Please copy out, character for character, the lines of the records below that run from the line with "this 1055×1020 image." to the line with "[508, 503, 549, 516] StreetNumber: 11282", including both of those lines and nothing else.

## Data in this exercise

────

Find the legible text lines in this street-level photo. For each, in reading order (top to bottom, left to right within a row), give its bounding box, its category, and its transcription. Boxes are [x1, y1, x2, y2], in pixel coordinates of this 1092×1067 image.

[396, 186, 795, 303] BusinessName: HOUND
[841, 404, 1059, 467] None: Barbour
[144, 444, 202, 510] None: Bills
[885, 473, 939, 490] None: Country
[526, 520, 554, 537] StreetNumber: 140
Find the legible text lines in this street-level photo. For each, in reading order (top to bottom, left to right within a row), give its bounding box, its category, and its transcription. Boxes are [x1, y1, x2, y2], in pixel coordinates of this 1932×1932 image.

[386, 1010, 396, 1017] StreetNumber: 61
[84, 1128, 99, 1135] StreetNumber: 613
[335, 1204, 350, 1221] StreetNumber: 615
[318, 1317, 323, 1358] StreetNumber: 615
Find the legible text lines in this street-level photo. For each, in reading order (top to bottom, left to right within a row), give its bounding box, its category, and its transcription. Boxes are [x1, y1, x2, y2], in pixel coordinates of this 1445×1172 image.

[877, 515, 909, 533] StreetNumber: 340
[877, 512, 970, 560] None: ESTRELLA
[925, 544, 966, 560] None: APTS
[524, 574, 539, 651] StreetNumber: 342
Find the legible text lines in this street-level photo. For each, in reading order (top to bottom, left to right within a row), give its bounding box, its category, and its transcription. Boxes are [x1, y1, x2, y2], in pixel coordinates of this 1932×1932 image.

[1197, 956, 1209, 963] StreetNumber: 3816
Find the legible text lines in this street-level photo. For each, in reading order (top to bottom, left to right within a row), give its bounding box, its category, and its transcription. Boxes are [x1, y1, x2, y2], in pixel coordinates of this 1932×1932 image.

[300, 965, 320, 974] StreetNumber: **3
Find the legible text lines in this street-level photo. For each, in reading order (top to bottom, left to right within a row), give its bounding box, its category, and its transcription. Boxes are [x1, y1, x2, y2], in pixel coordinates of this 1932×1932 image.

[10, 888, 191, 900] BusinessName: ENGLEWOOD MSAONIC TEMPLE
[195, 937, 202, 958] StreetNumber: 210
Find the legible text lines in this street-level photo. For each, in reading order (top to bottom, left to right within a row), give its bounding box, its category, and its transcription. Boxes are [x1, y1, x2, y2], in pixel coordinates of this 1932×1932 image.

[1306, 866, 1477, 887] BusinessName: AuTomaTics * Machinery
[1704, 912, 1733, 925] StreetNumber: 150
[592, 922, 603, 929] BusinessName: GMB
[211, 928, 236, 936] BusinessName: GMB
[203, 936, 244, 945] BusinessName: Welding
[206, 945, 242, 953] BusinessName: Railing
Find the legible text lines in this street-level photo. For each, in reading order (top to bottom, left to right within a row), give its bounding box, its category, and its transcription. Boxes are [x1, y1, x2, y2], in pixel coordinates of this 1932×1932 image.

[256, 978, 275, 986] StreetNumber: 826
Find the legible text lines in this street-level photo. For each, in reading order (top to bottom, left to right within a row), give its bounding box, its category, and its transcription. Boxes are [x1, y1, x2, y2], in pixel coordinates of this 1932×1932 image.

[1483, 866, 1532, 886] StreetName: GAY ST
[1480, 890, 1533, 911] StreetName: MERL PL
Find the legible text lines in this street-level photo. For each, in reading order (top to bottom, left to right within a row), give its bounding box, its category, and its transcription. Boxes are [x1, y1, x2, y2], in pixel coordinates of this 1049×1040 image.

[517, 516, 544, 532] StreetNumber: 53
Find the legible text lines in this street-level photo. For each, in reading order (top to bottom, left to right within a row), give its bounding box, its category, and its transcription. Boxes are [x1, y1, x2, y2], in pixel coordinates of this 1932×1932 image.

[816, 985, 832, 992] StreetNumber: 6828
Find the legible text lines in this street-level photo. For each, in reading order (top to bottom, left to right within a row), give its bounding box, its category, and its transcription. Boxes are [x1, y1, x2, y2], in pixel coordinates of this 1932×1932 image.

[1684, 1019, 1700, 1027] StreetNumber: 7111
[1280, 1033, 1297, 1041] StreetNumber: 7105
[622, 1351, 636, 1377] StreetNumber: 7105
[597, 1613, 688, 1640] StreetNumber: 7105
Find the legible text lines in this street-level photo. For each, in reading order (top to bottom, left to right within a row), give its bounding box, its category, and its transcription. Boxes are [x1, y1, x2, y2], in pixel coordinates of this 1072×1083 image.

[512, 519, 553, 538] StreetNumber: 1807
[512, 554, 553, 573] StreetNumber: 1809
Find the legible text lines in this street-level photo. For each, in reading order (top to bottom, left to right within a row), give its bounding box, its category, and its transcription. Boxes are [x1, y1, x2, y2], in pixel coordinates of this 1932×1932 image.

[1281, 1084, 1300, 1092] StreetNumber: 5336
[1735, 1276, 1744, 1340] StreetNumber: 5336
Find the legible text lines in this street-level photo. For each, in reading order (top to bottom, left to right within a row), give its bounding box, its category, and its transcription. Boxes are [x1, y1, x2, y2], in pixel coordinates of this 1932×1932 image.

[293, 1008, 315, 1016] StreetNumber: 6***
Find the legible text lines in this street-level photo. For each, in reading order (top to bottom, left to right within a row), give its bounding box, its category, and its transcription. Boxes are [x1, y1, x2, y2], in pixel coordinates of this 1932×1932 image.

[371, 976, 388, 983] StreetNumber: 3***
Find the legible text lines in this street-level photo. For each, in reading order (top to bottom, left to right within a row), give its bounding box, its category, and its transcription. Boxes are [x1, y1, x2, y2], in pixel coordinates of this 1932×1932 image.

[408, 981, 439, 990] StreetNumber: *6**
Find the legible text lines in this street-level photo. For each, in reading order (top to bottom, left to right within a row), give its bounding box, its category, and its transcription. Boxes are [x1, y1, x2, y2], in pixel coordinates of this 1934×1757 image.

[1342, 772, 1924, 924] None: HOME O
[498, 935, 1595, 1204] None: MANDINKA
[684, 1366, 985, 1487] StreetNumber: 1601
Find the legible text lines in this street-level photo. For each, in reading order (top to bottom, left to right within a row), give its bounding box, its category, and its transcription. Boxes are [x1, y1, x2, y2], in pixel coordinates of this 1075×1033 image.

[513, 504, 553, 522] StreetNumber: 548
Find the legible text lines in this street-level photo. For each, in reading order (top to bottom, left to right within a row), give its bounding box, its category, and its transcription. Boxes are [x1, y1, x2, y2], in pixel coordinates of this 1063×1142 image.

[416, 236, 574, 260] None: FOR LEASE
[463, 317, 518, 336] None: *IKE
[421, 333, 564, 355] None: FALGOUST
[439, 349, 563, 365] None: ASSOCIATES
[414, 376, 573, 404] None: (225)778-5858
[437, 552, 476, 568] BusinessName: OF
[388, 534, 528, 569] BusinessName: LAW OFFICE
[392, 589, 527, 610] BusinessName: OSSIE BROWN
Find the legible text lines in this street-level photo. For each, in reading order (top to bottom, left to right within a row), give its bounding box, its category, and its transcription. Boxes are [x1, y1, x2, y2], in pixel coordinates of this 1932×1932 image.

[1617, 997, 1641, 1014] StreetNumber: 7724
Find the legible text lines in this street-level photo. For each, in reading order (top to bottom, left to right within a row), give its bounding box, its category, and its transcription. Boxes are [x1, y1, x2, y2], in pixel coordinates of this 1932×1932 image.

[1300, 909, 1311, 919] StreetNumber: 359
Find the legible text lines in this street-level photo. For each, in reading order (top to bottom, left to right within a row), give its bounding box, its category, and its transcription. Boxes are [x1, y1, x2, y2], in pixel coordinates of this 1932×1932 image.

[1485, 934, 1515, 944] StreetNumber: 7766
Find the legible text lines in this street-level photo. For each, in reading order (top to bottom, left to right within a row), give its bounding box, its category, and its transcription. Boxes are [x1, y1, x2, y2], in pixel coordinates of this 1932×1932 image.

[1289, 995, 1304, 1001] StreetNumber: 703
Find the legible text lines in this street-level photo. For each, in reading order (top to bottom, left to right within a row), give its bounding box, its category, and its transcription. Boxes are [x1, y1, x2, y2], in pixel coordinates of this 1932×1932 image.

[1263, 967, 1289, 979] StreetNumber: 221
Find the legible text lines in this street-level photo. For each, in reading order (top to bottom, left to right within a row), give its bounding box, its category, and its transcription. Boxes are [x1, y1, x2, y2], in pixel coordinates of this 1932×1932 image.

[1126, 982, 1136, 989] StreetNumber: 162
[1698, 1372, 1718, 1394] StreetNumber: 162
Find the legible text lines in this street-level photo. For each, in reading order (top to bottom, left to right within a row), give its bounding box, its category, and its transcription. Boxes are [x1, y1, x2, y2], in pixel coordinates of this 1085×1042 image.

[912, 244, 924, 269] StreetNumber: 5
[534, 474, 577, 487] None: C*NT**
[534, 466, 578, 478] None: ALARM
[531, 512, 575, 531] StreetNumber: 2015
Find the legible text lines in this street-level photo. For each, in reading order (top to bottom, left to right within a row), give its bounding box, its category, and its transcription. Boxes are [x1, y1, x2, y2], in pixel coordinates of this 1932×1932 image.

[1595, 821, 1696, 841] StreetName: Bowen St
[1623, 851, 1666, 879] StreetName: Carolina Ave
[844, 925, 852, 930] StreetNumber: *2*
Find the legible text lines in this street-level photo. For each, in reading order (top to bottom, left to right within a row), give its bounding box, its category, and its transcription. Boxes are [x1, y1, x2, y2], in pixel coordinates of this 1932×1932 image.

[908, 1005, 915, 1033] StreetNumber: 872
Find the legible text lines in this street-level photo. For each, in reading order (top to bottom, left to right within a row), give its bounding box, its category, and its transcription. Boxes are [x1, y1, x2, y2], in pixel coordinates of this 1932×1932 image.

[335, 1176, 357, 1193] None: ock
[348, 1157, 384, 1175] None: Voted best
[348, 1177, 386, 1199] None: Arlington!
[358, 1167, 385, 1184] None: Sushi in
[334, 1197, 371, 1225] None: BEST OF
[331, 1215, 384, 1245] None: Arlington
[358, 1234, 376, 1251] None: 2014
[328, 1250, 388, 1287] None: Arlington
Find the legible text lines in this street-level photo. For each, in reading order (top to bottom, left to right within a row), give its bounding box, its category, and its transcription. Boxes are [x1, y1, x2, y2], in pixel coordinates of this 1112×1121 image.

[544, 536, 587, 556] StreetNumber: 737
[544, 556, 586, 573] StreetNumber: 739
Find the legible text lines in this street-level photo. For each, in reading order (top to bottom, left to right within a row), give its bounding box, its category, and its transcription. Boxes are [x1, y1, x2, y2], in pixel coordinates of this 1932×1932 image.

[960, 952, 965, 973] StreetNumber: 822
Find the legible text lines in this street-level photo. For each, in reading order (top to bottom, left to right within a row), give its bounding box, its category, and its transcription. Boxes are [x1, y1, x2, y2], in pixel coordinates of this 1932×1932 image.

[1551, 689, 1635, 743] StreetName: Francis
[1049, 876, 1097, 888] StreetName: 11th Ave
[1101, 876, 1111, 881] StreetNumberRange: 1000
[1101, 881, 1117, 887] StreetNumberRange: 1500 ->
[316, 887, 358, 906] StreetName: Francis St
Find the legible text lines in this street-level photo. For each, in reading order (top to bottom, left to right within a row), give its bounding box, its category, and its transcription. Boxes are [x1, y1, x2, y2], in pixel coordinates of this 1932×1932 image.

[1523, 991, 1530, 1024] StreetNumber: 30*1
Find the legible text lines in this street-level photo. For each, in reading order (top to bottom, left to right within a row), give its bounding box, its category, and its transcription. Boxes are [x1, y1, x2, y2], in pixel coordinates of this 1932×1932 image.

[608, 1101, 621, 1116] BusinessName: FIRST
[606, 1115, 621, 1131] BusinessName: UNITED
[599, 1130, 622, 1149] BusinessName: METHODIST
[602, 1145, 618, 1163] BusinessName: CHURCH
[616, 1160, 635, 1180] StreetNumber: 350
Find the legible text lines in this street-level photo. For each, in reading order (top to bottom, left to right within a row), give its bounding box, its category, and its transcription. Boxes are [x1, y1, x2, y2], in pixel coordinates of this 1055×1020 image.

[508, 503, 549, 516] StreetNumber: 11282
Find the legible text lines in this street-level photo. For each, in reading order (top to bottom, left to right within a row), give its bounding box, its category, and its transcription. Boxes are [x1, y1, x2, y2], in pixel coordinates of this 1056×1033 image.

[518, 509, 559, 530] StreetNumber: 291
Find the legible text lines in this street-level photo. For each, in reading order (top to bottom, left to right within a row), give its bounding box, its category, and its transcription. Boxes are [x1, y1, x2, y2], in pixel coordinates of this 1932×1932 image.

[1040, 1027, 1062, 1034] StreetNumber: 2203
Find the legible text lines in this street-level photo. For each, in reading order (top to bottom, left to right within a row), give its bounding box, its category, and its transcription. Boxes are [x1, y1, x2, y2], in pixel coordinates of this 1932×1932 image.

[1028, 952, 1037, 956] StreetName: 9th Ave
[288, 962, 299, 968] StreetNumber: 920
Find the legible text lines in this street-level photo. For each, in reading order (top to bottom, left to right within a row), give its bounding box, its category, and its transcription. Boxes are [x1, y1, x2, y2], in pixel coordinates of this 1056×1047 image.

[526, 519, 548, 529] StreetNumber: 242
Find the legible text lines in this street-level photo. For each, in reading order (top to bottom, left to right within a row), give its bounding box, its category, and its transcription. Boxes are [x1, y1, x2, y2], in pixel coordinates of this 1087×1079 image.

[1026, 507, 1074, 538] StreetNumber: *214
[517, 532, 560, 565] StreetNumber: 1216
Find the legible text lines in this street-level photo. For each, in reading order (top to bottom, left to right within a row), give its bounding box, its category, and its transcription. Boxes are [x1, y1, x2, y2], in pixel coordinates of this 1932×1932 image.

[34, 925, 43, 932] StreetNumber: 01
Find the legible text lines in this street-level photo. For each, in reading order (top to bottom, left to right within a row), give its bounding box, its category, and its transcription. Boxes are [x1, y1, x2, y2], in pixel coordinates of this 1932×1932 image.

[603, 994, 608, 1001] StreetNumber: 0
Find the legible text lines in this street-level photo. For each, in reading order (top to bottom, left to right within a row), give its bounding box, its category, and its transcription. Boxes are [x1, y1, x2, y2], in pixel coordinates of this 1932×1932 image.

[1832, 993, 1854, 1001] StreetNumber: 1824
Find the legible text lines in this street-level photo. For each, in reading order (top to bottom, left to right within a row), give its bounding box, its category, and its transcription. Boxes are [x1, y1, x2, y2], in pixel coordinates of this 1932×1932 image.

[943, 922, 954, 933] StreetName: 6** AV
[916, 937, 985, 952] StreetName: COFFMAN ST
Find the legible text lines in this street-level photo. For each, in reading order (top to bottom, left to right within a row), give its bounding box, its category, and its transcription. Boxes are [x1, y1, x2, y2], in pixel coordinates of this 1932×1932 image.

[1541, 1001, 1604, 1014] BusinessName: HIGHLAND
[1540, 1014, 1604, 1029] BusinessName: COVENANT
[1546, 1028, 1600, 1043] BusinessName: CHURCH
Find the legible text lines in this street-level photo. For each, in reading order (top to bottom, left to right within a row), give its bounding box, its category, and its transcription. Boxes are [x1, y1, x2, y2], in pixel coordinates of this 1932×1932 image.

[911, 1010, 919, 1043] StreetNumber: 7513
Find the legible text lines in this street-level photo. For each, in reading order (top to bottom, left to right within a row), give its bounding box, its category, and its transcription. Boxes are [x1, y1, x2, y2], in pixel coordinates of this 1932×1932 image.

────

## Problem solution
Find the legible text lines in this street-level photo. For each, in reading order (top to bottom, left to right within a row), give its bounding box, its category, and its transcription. Boxes are [x1, y1, x2, y2], in pixel coordinates of this 1055×1020 image.

[508, 503, 549, 516] StreetNumber: 11282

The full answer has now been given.